According to micro-thermoelement measurements of 17 July 2006, they survive noon temperatures of at least 50.4°C without any mortality and temperature is expected to drop in this nest spot to 9°C during the coldest days of the summer season. The adaptation of Temnothorax and other small ants of the tribe Formicoxenini to more or less strong circadian temperature amplitudes evolved in a way that these changes are virtually required for brood development (Buschinger 1973).

This situation is contrasted by the oligostenothermous species Stenamma debile which typically nests in topsoil of shady forests with well developed litter layer. The daily temperature in a typical nest site of this species under a basalt stone in study plot SP 164 varied from only 14.6 to 15.4° (0.8 K) while air temperature outside the forest varied from 18.0 to 36.5°C (18.5 K) as measured 30 May 2003. T_MAX and T_MEAN are a good indication for the true temperature conditions in Stenamma debile nests as their depth usually corresponds to the measuring depth for calibrated temperatures. S. debile populations were found within and outside this study in habitats with T_MEAN ranging between 12.5 and 17.0°C. Considering that these data are calibrated seasonal means and that mean soil temperatures increase by about 8°C from May to August in such woodland habitats (Seifert & Pannier 2007), one may expect an upper limit of soil temperature of about 21°C in years with normal macroclimatic conditions.

Figures 8. (A) Relation of maximum calibrated soil temperature and species richness of ant assemblages. (B) Relation of maximum calibrated soil temperature and biomass of ant assemblages

Figures 9. (A) Relation of mean calibrated soil temperature and species richness of ant assemblages. (B) Relation of mean calibrated soil temperature and biomass of ant assemblages.

Above-average nest temperatures during a critical phase of larval development may cause all diploid larvae to develop into workers and, accordingly, to a complete failure of gyne production – this was observed in the warm season of 1997 in most regions of South Germany (Buschinger 1999). Laboratory investigations (Lawitzky 1988) confirm the oligostenothermy of S. debile: The optimum for brood development was 20.5°C at 95 % relative air humidity and a temperature increase above 26°C at 95 % as well as lowering of air humidity below 80 % at 20.5°C caused a rapid emigration to other brood chambers.

A completely different example is Temnothorax tuberum. This ant occurs in the geographic area considered here in open, usually stony, xerothermous grasslands from the planar up to the subalpine zone (2300 m, here only nesting below heat-collecting stones at southern slopes). According to my own unpublished taxonomic investigations, the planar and subalpine populations in the reference area (but not outside!) are conspecific and we have to accept a very wide altitudinal range in a single species. Remarkably, there is a rather low niche width in maximum calibrated soil temperatures (w = 0.39) but a big one in mean calibrated soil temperatures (w = 0.79) over the eleven study plots where T. tuberum was found (Tab. 7). These data show that maximum temperatures are probably more important for niche formation in this species than mean temperatures which vary strongly due to the wide altitudinal range.

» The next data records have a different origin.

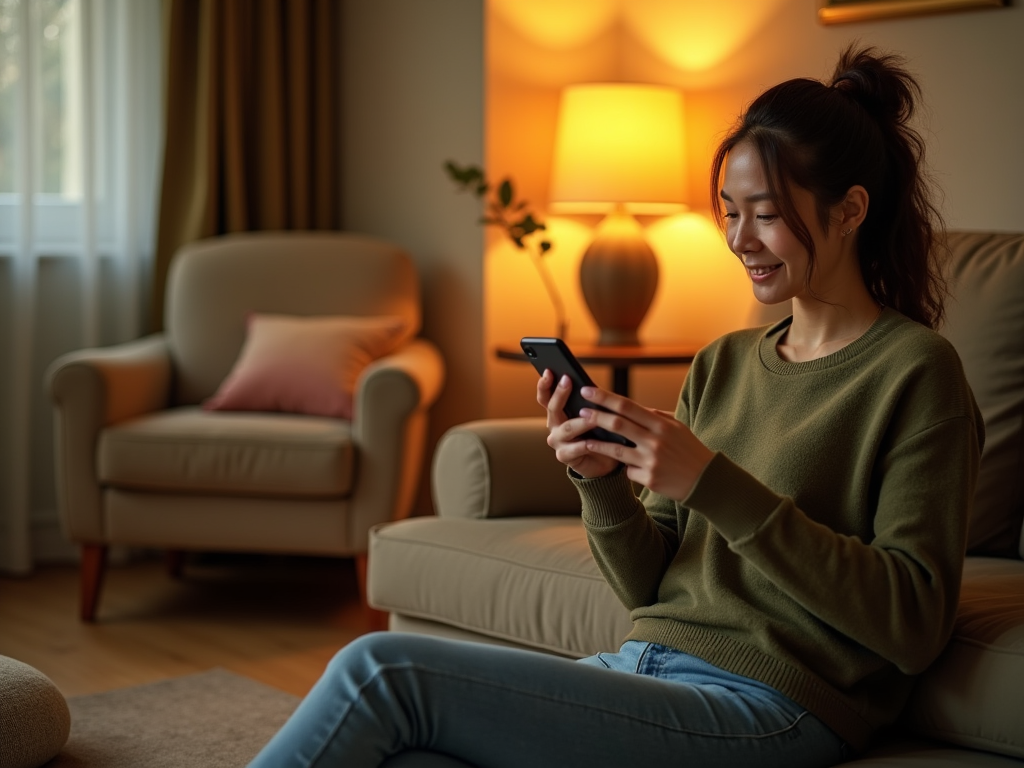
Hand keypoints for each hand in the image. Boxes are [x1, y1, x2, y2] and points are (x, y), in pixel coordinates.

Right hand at [537, 370, 620, 478]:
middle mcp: (554, 426)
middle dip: (560, 393)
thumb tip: (591, 386)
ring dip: (581, 421)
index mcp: (557, 412)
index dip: (544, 384)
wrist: (605, 459)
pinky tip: (594, 442)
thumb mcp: (595, 412)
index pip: (545, 396)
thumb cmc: (600, 432)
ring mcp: (558, 441)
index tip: (549, 371)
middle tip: (567, 380)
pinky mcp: (565, 456)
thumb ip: (590, 400)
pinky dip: (585, 445)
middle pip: (552, 408)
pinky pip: (574, 449)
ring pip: (567, 428)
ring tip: (592, 417)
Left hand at [576, 385, 713, 500]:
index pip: (628, 406)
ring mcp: (651, 461)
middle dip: (595, 417)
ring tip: (584, 440)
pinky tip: (626, 467)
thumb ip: (655, 417)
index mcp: (662, 424)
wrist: (707, 481)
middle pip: (617, 425)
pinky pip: (627, 471)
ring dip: (596, 444)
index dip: (605, 398)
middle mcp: (655, 441)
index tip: (588, 391)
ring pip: (615, 450)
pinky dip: (625, 468)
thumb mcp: (677, 428)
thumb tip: (634, 408)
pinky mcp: (649, 479)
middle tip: (580, 412)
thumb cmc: (689, 450)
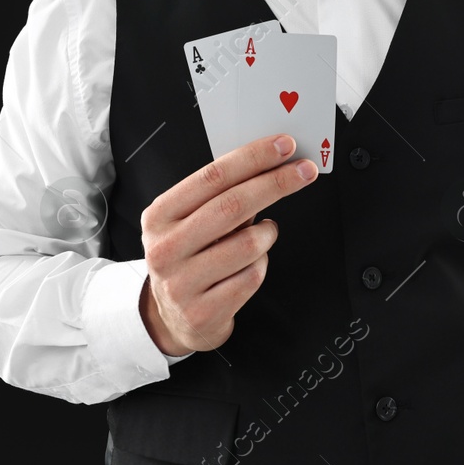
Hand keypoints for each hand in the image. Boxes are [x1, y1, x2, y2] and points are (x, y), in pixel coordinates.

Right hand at [138, 134, 316, 354]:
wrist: (174, 318)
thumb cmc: (189, 258)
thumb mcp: (188, 222)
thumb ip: (219, 195)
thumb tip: (267, 162)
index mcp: (160, 216)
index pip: (212, 177)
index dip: (253, 158)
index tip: (283, 146)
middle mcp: (165, 248)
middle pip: (233, 205)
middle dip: (276, 183)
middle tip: (303, 172)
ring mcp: (181, 283)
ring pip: (249, 245)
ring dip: (268, 233)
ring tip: (263, 233)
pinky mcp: (203, 311)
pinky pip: (253, 277)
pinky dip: (261, 265)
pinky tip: (250, 265)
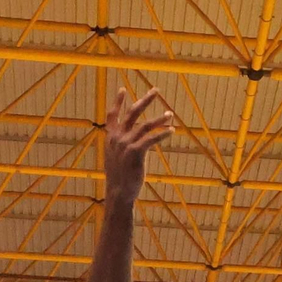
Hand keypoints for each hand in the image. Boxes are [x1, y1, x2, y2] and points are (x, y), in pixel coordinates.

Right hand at [102, 87, 174, 204]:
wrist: (118, 191)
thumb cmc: (119, 176)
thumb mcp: (114, 157)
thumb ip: (118, 144)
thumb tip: (125, 138)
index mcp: (111, 137)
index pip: (113, 115)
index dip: (117, 102)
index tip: (122, 89)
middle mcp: (117, 138)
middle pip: (132, 113)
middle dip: (145, 100)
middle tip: (156, 90)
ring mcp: (126, 144)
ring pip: (145, 125)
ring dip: (159, 118)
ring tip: (170, 113)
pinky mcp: (135, 152)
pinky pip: (151, 139)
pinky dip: (162, 134)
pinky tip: (171, 130)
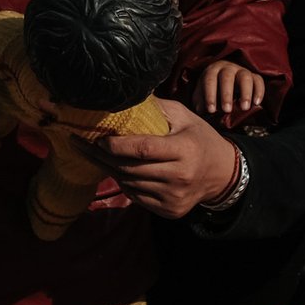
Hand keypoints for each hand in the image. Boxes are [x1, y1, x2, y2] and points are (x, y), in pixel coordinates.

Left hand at [92, 100, 241, 219]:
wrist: (223, 174)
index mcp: (184, 149)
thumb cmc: (201, 139)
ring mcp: (174, 197)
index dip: (116, 144)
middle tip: (80, 144)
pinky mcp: (169, 210)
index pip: (143, 149)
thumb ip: (157, 108)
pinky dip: (124, 183)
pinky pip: (136, 197)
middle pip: (130, 168)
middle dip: (101, 156)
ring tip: (94, 155)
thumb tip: (127, 94)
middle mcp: (179, 176)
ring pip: (129, 184)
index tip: (97, 137)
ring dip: (109, 169)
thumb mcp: (185, 117)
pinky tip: (116, 170)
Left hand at [200, 61, 264, 117]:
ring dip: (245, 92)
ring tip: (244, 108)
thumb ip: (200, 102)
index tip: (211, 110)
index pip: (209, 81)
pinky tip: (257, 103)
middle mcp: (227, 68)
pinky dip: (259, 91)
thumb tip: (201, 110)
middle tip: (227, 110)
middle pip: (227, 77)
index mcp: (212, 71)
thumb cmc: (211, 90)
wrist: (225, 81)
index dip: (210, 95)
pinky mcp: (254, 76)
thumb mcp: (201, 94)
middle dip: (227, 94)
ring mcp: (242, 71)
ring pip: (245, 77)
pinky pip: (258, 80)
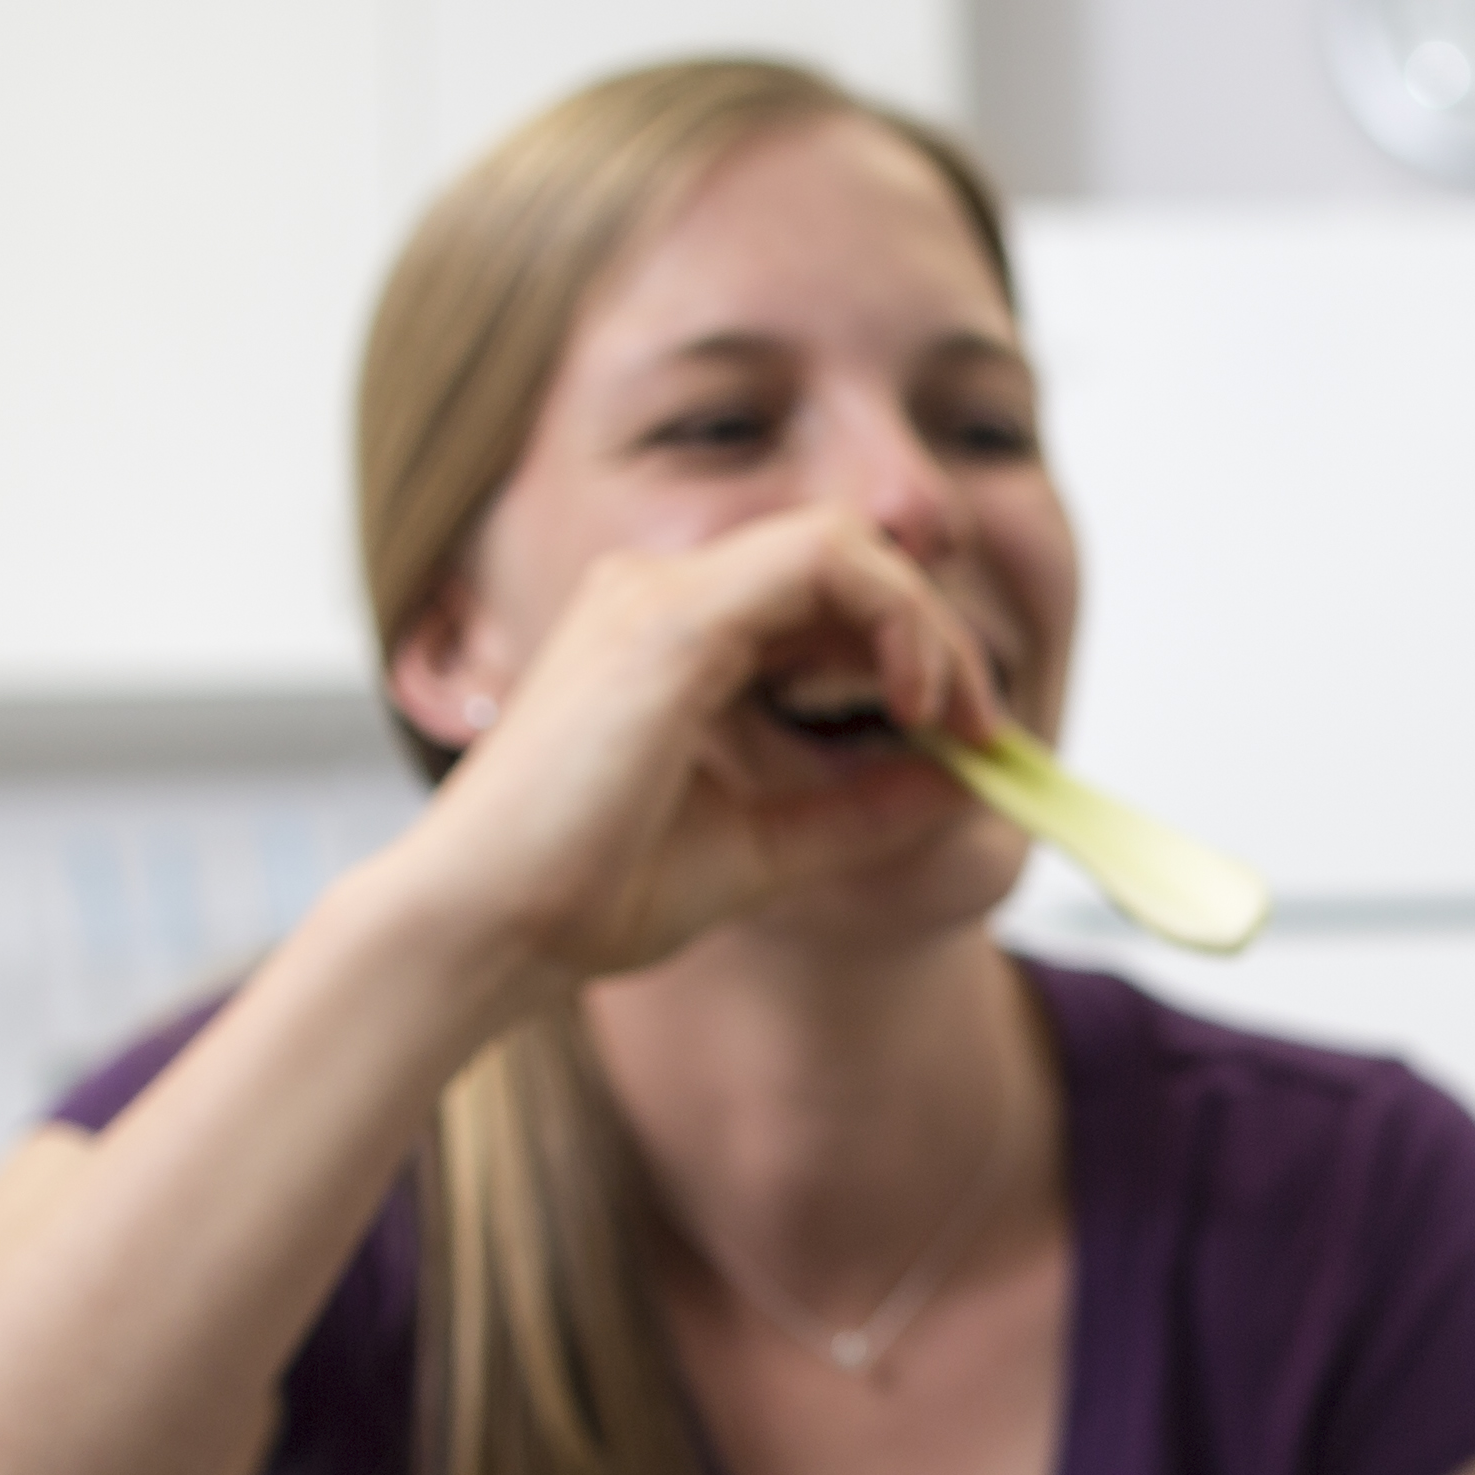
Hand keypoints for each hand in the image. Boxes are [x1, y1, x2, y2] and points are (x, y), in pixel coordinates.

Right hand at [388, 504, 1007, 984]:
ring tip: (954, 714)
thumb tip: (965, 779)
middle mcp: (656, 593)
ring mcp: (657, 594)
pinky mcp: (672, 622)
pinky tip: (915, 701)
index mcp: (668, 635)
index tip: (967, 734)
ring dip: (923, 622)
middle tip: (983, 724)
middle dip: (933, 630)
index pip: (818, 593)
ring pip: (841, 544)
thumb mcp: (770, 845)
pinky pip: (822, 562)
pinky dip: (895, 619)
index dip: (910, 644)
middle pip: (841, 556)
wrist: (491, 929)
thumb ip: (862, 807)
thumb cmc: (593, 893)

Increased niche width data found in the present regional study do also correlate with large-scale geographic distributions. Formica sanguinea is found in Europe from Sicily to North Cape in warm to very hot, more or less sun-exposed habitats and it shows a very wide factorial niche width for both T_MAX (w = 0.69) and T_MEAN (w = 0.61). There is also no morphological indication that this euryoecious species could be split into different species even over the whole range east to Mongolia and Tibet.